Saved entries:
● ● ● ●
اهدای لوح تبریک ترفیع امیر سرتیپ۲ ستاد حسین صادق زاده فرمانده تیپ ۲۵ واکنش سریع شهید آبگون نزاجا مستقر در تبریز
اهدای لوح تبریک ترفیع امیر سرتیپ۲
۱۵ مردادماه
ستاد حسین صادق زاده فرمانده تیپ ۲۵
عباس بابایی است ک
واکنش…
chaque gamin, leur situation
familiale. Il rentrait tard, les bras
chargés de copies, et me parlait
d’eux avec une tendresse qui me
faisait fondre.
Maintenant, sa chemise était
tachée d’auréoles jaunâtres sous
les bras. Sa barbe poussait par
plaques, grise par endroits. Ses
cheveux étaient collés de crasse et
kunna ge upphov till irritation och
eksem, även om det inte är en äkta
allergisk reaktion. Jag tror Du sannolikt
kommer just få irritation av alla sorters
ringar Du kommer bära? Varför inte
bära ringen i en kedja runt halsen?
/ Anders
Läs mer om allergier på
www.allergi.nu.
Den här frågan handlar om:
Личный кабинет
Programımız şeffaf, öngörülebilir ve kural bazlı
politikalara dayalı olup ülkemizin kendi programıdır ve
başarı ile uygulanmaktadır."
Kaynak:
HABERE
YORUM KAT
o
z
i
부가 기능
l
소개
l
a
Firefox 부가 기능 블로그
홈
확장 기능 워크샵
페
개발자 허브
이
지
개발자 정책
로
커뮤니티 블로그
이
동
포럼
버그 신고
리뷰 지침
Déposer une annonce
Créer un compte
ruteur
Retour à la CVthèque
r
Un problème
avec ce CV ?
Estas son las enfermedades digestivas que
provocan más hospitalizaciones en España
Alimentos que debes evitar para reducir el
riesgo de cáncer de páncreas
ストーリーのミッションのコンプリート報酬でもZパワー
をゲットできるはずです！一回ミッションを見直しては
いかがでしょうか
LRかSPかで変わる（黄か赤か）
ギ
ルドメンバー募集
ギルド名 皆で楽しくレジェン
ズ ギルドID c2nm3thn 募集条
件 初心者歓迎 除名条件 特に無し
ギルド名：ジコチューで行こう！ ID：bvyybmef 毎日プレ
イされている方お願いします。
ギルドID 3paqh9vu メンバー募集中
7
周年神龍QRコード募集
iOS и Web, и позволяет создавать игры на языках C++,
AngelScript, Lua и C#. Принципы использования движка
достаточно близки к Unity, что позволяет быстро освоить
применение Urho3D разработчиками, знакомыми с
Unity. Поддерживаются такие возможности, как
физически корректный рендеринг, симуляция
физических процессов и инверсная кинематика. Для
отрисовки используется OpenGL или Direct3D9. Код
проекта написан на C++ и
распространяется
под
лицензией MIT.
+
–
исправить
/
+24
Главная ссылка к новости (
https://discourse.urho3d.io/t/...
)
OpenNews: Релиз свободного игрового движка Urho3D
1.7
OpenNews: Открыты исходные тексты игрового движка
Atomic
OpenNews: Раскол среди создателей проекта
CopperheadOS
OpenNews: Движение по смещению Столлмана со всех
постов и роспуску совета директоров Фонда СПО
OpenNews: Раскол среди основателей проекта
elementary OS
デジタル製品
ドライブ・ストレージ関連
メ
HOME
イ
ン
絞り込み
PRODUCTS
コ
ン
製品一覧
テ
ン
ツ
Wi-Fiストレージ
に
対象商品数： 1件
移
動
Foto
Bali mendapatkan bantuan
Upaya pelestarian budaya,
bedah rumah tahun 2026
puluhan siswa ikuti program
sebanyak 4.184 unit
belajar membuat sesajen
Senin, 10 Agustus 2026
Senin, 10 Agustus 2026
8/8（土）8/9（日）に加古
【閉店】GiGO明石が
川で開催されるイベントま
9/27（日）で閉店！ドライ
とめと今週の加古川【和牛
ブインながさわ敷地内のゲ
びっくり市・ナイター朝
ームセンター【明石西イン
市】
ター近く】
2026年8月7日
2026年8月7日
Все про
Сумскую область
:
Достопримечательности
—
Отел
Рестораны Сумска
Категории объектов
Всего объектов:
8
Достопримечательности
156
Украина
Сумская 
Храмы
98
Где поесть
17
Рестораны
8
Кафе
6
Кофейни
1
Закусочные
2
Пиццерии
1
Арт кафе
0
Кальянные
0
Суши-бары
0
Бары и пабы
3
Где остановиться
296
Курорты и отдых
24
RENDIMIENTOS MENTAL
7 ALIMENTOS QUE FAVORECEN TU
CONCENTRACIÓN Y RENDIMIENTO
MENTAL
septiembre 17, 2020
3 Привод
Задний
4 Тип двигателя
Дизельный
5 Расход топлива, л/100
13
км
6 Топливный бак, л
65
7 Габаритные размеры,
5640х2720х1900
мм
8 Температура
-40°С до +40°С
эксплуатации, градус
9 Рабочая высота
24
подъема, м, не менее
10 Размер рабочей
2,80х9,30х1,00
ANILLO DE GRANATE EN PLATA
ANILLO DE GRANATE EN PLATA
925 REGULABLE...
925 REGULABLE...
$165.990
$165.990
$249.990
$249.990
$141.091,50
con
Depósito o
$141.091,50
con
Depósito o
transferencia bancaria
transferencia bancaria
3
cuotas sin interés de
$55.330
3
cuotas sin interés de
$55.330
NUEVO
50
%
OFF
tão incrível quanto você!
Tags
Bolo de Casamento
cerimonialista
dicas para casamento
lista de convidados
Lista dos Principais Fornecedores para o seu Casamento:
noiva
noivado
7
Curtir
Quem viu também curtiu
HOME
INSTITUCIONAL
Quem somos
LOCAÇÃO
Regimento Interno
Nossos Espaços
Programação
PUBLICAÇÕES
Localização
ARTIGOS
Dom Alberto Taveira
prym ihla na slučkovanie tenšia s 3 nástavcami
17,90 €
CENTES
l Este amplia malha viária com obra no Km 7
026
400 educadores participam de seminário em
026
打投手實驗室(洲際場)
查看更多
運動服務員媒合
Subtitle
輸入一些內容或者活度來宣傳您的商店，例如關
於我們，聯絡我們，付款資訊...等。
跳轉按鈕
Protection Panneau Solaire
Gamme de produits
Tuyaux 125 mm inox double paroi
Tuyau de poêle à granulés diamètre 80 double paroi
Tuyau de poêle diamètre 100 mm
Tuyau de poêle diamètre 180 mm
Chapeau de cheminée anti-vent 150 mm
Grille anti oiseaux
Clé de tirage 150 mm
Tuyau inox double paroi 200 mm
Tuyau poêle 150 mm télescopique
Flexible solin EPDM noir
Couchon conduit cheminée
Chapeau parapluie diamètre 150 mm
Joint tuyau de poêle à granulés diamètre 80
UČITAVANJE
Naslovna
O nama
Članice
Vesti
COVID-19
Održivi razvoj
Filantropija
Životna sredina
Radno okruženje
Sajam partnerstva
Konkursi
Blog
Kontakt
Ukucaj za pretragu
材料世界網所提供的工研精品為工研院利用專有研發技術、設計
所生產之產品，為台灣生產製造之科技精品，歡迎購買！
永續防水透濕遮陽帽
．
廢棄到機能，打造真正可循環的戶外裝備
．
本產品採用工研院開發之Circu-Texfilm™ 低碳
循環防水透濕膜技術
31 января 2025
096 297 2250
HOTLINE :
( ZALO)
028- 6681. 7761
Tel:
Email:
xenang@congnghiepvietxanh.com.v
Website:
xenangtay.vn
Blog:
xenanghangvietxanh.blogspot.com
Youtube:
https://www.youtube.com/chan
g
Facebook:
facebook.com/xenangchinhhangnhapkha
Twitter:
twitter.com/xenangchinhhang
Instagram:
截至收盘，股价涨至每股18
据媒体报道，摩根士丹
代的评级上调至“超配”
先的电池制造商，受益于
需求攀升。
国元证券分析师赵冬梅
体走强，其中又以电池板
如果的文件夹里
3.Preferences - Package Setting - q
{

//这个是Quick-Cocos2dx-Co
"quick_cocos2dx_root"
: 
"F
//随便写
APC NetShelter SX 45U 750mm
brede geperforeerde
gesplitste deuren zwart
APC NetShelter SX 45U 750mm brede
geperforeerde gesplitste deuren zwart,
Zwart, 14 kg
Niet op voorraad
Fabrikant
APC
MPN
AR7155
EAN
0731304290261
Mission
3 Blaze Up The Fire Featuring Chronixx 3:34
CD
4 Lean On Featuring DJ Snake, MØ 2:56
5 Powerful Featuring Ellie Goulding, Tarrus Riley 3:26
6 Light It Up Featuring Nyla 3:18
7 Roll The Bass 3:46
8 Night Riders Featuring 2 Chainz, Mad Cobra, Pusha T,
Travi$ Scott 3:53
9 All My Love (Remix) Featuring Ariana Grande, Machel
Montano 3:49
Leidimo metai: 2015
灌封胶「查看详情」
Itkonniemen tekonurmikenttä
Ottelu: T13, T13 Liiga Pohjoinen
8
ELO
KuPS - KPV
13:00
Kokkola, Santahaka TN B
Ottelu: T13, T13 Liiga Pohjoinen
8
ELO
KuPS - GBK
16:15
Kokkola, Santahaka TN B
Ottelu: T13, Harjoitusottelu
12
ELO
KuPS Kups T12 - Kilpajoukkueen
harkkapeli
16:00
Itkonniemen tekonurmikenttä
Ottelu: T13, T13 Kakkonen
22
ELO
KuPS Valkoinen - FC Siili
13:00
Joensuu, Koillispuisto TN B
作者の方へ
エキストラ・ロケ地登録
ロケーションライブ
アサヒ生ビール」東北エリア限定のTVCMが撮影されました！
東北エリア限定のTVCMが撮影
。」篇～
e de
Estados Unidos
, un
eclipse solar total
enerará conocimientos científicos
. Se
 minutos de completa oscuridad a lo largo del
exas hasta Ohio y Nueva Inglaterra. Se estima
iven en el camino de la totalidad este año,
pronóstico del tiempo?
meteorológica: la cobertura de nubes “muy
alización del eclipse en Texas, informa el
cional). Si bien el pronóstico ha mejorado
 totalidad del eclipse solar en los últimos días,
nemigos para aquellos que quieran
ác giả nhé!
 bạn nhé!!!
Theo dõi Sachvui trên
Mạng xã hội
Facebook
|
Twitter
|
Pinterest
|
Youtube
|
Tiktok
● ● ● ●
Recast the data as a Markdown table with the columns Row and Line, starting at the first line of the data and ending at the line that contains "ringar Du kommer bära? Varför inte", both included. Give each line its row number, and leave out blank lines.

| Row | Line |
|---|---|
| 1 | اهدای لوح تبریک ترفیع امیر سرتیپ۲ ستاد حسین صادق زاده فرمانده تیپ ۲۵ واکنش سریع شهید آبگون نزاجا مستقر در تبریز |
| 2 | اهدای لوح تبریک ترفیع امیر سرتیپ۲ |
| 3 | ۱۵ مردادماه |
| 4 | ستاد حسین صادق زاده فرمانده تیپ ۲۵ |
| 5 | عباس بابایی است ک |
| 6 | واکنش… |
| 7 | chaque gamin, leur situation |
| 8 | familiale. Il rentrait tard, les bras |
| 9 | chargés de copies, et me parlait |
| 10 | d’eux avec une tendresse qui me |
| 11 | faisait fondre. |
| 12 | Maintenant, sa chemise était |
| 13 | tachée d’auréoles jaunâtres sous |
| 14 | les bras. Sa barbe poussait par |
| 15 | plaques, grise par endroits. Ses |
| 16 | cheveux étaient collés de crasse et |
| 17 | kunna ge upphov till irritation och |
| 18 | eksem, även om det inte är en äkta |
| 19 | allergisk reaktion. Jag tror Du sannolikt |
| 20 | kommer just få irritation av alla sorters |
| 21 | ringar Du kommer bära? Varför inte |